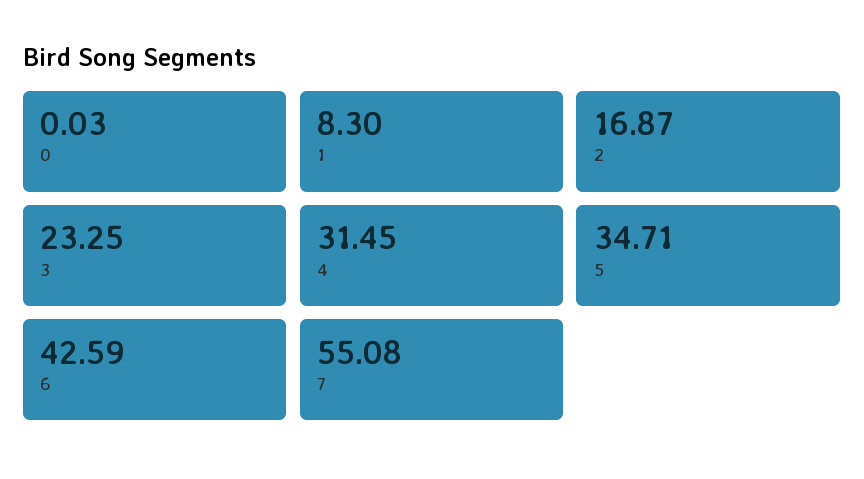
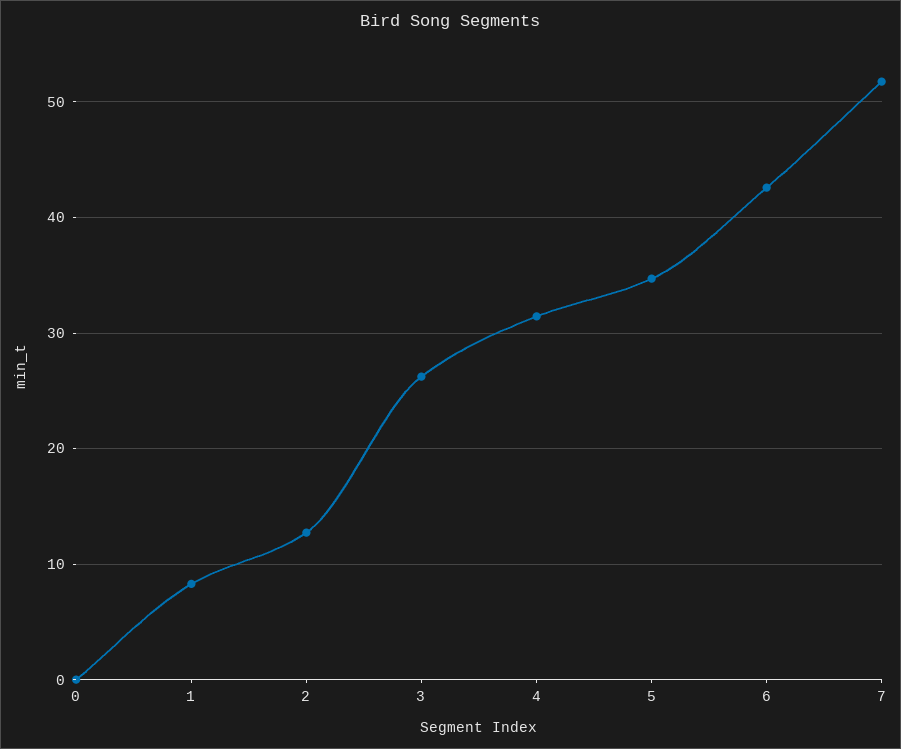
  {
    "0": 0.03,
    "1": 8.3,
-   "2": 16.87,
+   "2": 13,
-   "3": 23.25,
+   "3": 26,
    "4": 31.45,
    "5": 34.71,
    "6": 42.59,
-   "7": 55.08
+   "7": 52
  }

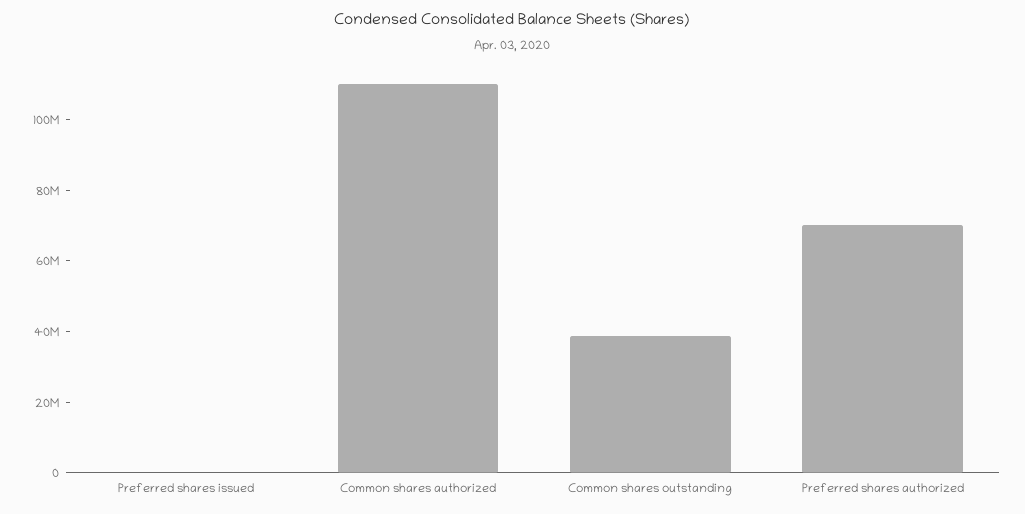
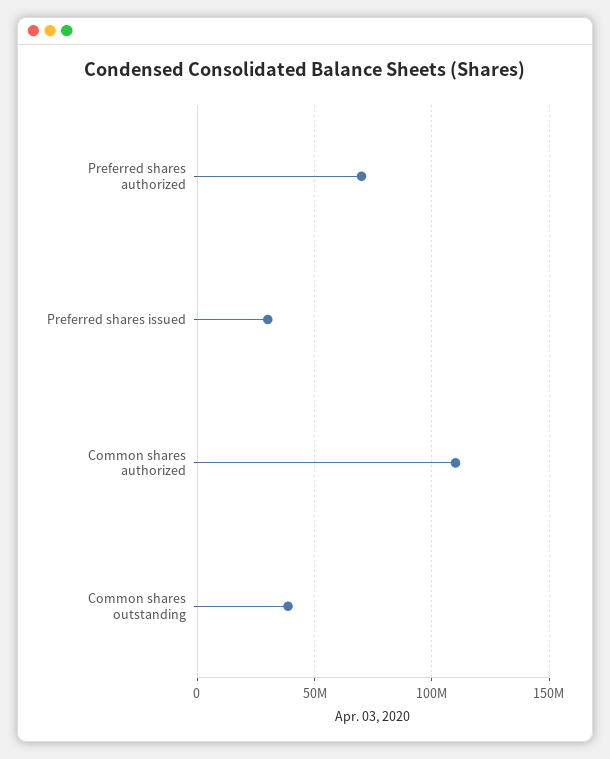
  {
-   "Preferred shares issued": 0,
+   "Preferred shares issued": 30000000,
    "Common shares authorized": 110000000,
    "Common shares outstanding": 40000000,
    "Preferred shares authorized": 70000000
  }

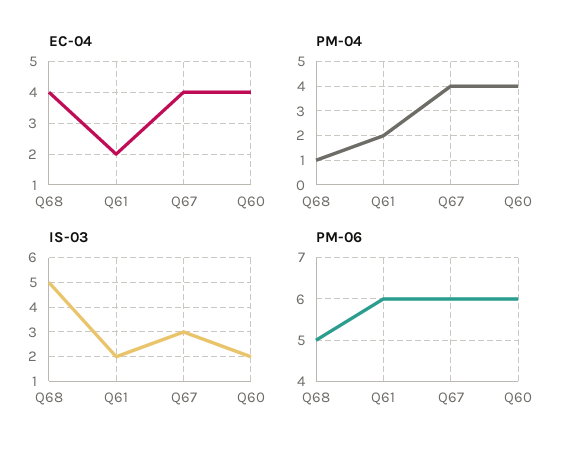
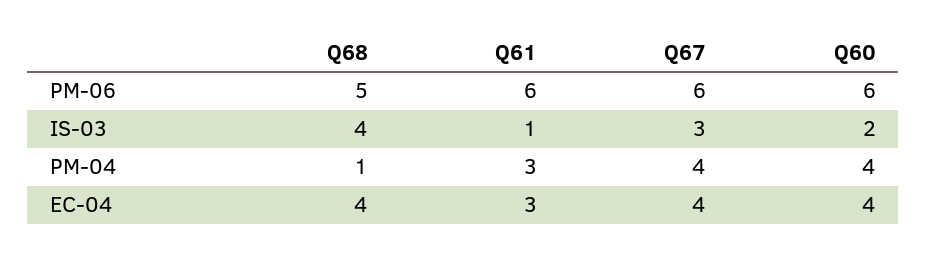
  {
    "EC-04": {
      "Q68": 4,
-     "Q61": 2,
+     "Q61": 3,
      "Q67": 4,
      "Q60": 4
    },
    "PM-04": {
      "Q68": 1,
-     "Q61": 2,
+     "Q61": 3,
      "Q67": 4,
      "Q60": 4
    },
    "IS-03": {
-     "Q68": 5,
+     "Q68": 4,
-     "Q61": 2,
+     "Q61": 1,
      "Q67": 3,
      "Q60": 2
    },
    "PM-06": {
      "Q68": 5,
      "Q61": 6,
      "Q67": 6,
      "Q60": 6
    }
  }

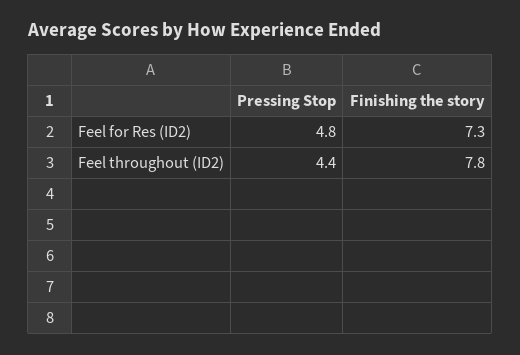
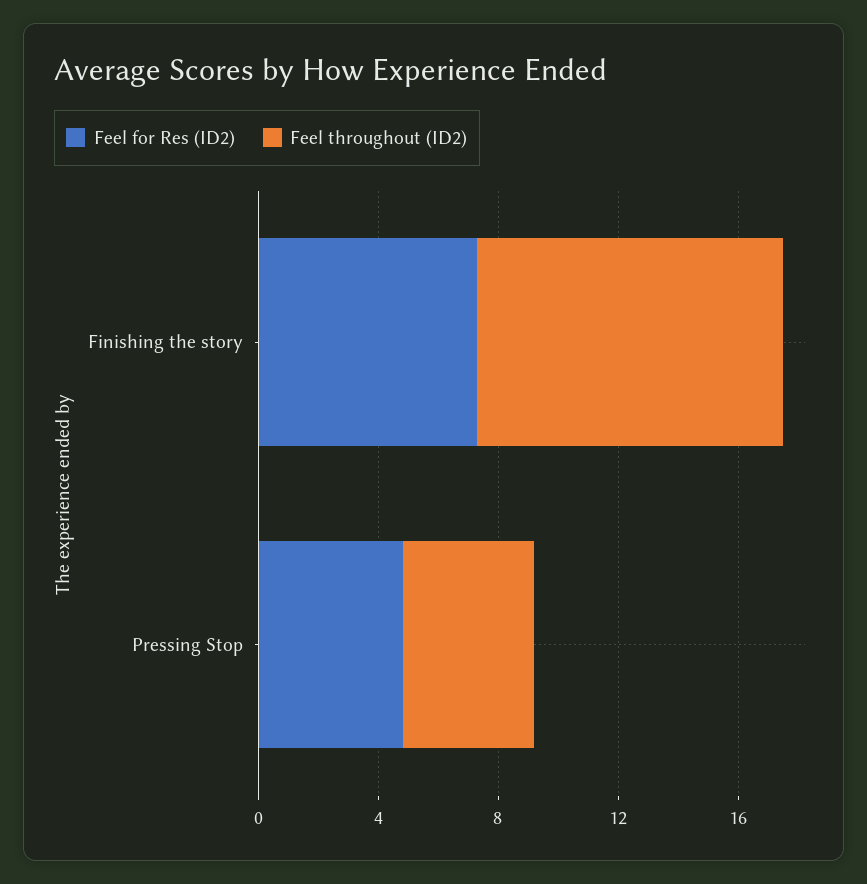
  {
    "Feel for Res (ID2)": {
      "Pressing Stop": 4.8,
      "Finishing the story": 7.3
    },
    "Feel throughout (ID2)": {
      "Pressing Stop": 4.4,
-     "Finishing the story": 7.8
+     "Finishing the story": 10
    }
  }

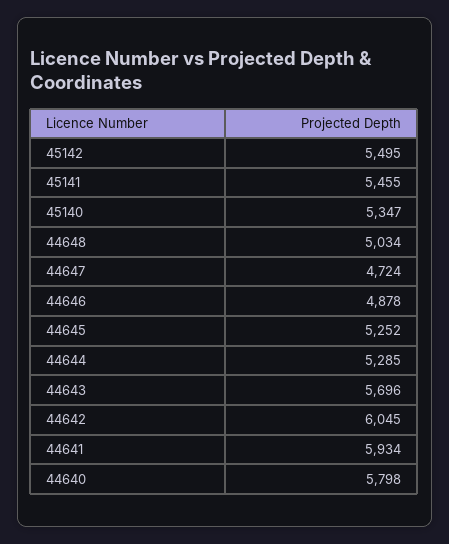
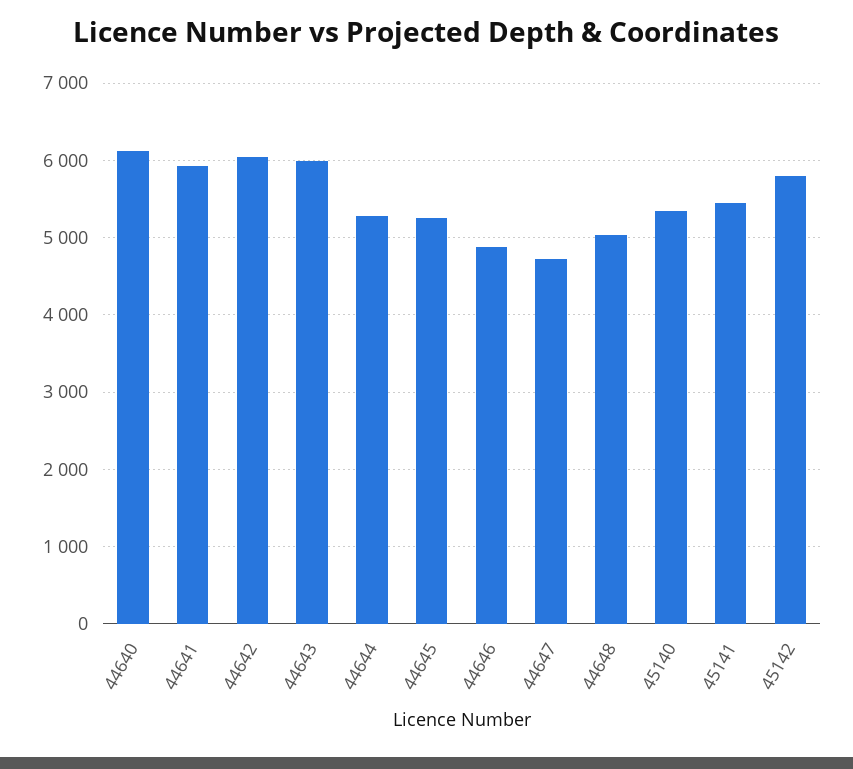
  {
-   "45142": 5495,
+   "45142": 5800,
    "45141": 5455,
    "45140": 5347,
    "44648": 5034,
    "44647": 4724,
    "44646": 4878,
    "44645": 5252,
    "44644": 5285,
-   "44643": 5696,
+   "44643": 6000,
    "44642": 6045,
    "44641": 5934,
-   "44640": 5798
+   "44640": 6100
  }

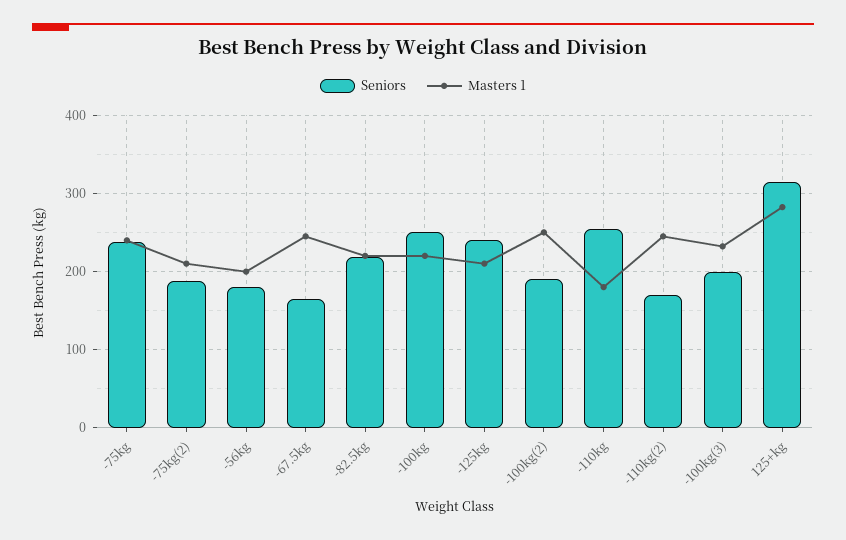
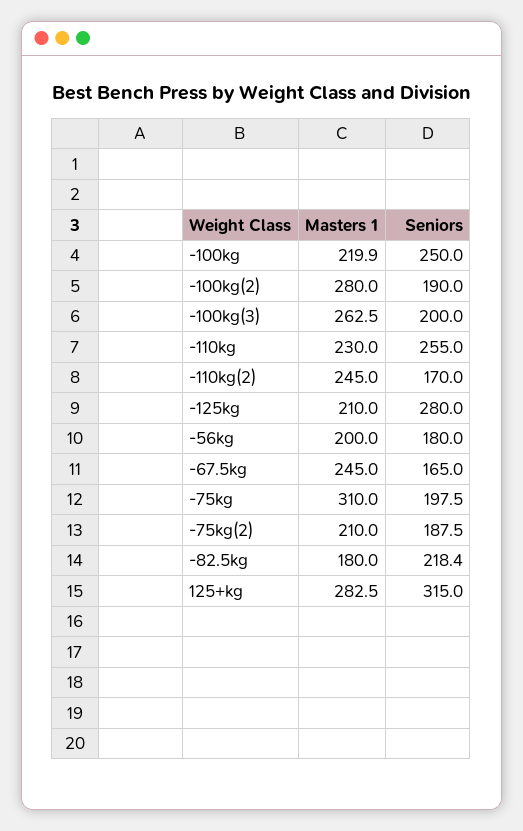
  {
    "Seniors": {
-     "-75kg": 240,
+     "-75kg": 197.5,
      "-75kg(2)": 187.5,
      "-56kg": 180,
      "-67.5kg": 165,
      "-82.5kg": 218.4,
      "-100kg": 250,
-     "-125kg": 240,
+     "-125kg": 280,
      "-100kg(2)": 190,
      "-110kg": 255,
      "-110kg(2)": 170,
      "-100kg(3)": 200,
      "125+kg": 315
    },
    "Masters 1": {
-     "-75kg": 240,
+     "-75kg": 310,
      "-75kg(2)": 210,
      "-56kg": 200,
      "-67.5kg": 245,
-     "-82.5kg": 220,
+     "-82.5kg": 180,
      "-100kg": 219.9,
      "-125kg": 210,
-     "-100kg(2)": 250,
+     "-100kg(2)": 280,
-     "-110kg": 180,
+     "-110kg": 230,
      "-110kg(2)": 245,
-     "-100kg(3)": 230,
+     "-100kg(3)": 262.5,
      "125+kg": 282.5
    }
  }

□ □ □ □

### REQUIREMENT
Nothing but the text of the listing should be set down, exactly, with the pictures left behind.

### SOLUTION TO THE PROBLEM
  {
    "0": 0.03,
    "1": 8.3,
-   "2": 16.87,
+   "2": 13,
-   "3": 23.25,
+   "3": 26,
    "4": 31.45,
    "5": 34.71,
    "6": 42.59,
-   "7": 55.08
+   "7": 52
  }

  {
-   "Preferred shares issued": 0,
+   "Preferred shares issued": 30000000,
    "Common shares authorized": 110000000,
    "Common shares outstanding": 40000000,
    "Preferred shares authorized": 70000000
  }

  {
    "EC-04": {
      "Q68": 4,
-     "Q61": 2,
+     "Q61": 3,
      "Q67": 4,
      "Q60": 4
    },
    "PM-04": {
      "Q68": 1,
-     "Q61": 2,
+     "Q61": 3,
      "Q67": 4,
      "Q60": 4
    },
    "IS-03": {
-     "Q68": 5,
+     "Q68": 4,
-     "Q61": 2,
+     "Q61": 1,
      "Q67": 3,
      "Q60": 2
    },
    "PM-06": {
      "Q68": 5,
      "Q61": 6,
      "Q67": 6,
      "Q60": 6
    }
  }

  {
    "Feel for Res (ID2)": {
      "Pressing Stop": 4.8,
      "Finishing the story": 7.3
    },
    "Feel throughout (ID2)": {
      "Pressing Stop": 4.4,
-     "Finishing the story": 7.8
+     "Finishing the story": 10
    }
  }

  {
-   "45142": 5495,
+   "45142": 5800,
    "45141": 5455,
    "45140": 5347,
    "44648": 5034,
    "44647": 4724,
    "44646": 4878,
    "44645": 5252,
    "44644": 5285,
-   "44643": 5696,
+   "44643": 6000,
    "44642": 6045,
    "44641": 5934,
-   "44640": 5798
+   "44640": 6100
  }

  {
    "Seniors": {
-     "-75kg": 240,
+     "-75kg": 197.5,
      "-75kg(2)": 187.5,
      "-56kg": 180,
      "-67.5kg": 165,
      "-82.5kg": 218.4,
      "-100kg": 250,
-     "-125kg": 240,
+     "-125kg": 280,
      "-100kg(2)": 190,
      "-110kg": 255,
      "-110kg(2)": 170,
      "-100kg(3)": 200,
      "125+kg": 315
    },
    "Masters 1": {
-     "-75kg": 240,
+     "-75kg": 310,
      "-75kg(2)": 210,
      "-56kg": 200,
      "-67.5kg": 245,
-     "-82.5kg": 220,
+     "-82.5kg": 180,
      "-100kg": 219.9,
      "-125kg": 210,
-     "-100kg(2)": 250,
+     "-100kg(2)": 280,
-     "-110kg": 180,
+     "-110kg": 230,
      "-110kg(2)": 245,
-     "-100kg(3)": 230,
+     "-100kg(3)": 262.5,
      "125+kg": 282.5
    }
  }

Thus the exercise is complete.